Earlier this year, Guatemalan President Otto Perez called for a broader debate on drug policy and for countries to consider removing criminal penalties for narcotics, and said he would raise the issue at a Latin American summit in April.
But that and similar calls by former Latin American leaders have met with resistance from the United States. Secretary of Homeland Security Janet Napolitano said last month she would not agree with the "premise that the drug war is a failure."
Branson, whose multi-billion dollar Virgin Group includes an airline and a mobile phone unit, has become one of the most high profile figures to take up the cause of drug decriminalization.
"The problem now is that governments lack credibility," he said. "People know alcohol is more dangerous than pot, so the hypocrisy in the system makes government advertisements useless."
Branson said he was encouraged by Portugal's experience since it abandoned criminal prosecution for drug use in 2001, citing a decrease in HIV transmission.
Portugal's Institute on Drugs and Drug Addiction has reported that the percentage of drug addicts in newly diagnosed HIV patients dropped to 22 percent in 2008 from 40 percent in 2002. Illicit drug use is linked to the spread of HIV, due to such factors as the sharing of heroin needles.
The institute found use of certain drugs in Portugal had increased only slightly since decriminalization, with the percentage of the population that had used cocaine at least once rising to 1.9 percent in 2007 from 0.9 percent in 2001.
When asked if, as a business leader, he would expect worker productivity to flag if marijuana was legalized, Branson seemed to brush away those concerns. He said cigarettes and alcohol were more dangerous and caused illness and absenteeism.
"But in business, productivity continues to rise despite the availability of alcohol and cigarettes," he said. "I don't think pot would be any different."
The Obama administration has said it seeks to have more Americans with drug problems get treatment as an alternative to incarceration.

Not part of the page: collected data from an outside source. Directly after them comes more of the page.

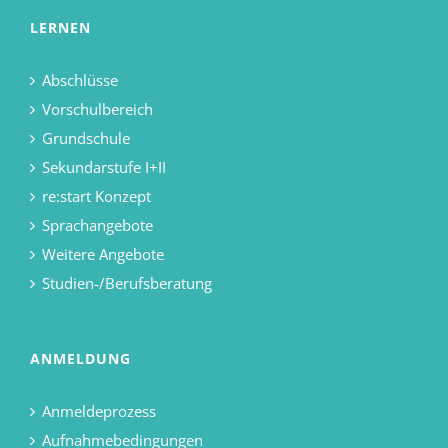
LERNEN
Abschlüsse
Vorschulbereich
Grundschule
Sekundarstufe I+II
re:start Konzept
Sprachangebote
Weitere Angebote
Studien-/Berufsberatung
ANMELDUNG
Anmeldeprozess
Aufnahmebedingungen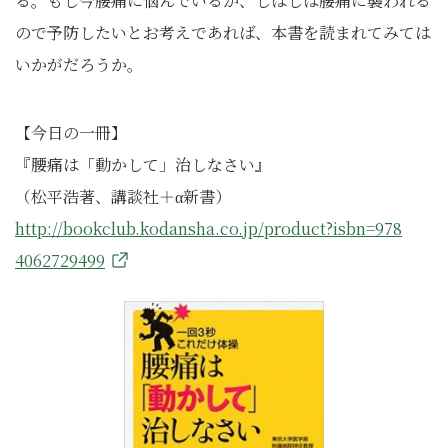
る。もし今腰痛に悩んでいるか、しばしば腰痛に襲われる
ので予防したいとお考えであれば、本書を読まれてみては
いかがだろうか。
【今日の一冊】
『腰痛は「動かして」治しなさい』
（松平浩著、講談社＋α新書）
http://bookclub.kodansha.co.jp/product?isbn=978
4062729499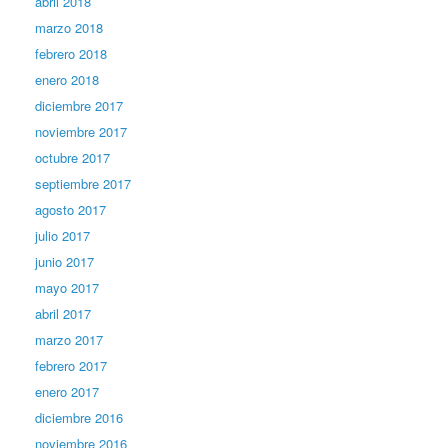
abril 2018
marzo 2018
febrero 2018
enero 2018
diciembre 2017
noviembre 2017
octubre 2017
septiembre 2017
agosto 2017
julio 2017
junio 2017
mayo 2017
abril 2017
marzo 2017
febrero 2017
enero 2017
diciembre 2016
noviembre 2016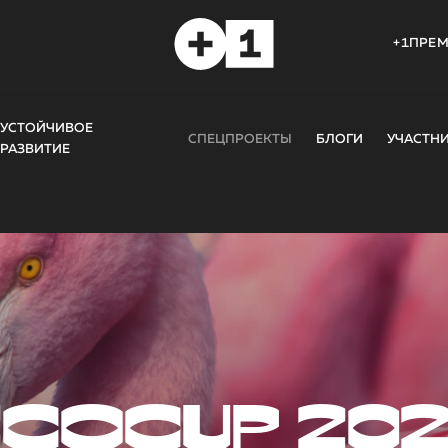
+1ПРЕ
УСТОЙЧИВОЕ
СПЕЦПРОЕКТЫ
БЛОГИ
УЧАСТН
РАЗВИТИЕ
COCUP 20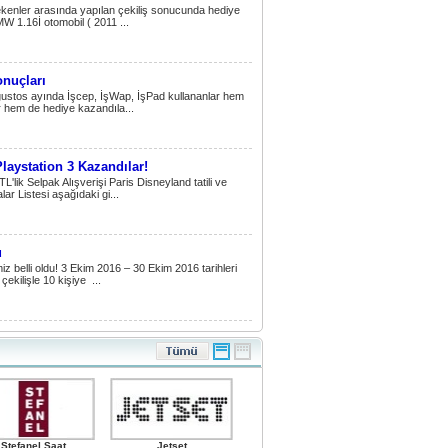
ekenler arasında yapılan çekiliş sonucunda hediye
MW 1.16İ otomobil ( 2011 ...
nuçları
Ağustos ayında İşcep, İşWap, İşPad kullananlar hem
lar hem de hediye kazandıla...
Playstation 3 Kazandılar!
L'lik Selpak Alışverişi Paris Disneyland tatili ve
ar Listesi aşağıdaki gi...
u
iz belli oldu! 3 Ekim 2016 – 30 Ekim 2016 tarihleri
ekilişle 10 kişiye ...
Stefanel Saat
Jetset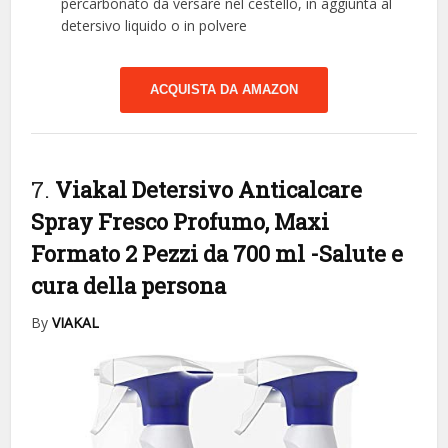
percarbonato da versare nel cestello, in aggiunta al
detersivo liquido o in polvere
ACQUISTA DA AMAZON
7.
Viakal Detersivo Anticalcare
Spray Fresco Profumo, Maxi
Formato 2 Pezzi da 700 ml
-Salute e
cura della persona
By
VIAKAL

U.S. officials also cite certain victories in reduced drug abuse, such as a reduction in the number of cocaine users to 1.5 million in 2010 from 2.4 million in 2006.
A. Thomas McLellan, a former deputy director of the Office of National Drug Control Policy under President Barack Obama, said he agreed with calls for drug decriminalization, but not legalization.
"Drug use is subject to the same laws as any other attractive commodity," said McLellan, who lost a son to a drug overdose in 2008. "If you make it easier to obtain, more convenient, cheaper, free, you're going to have more users."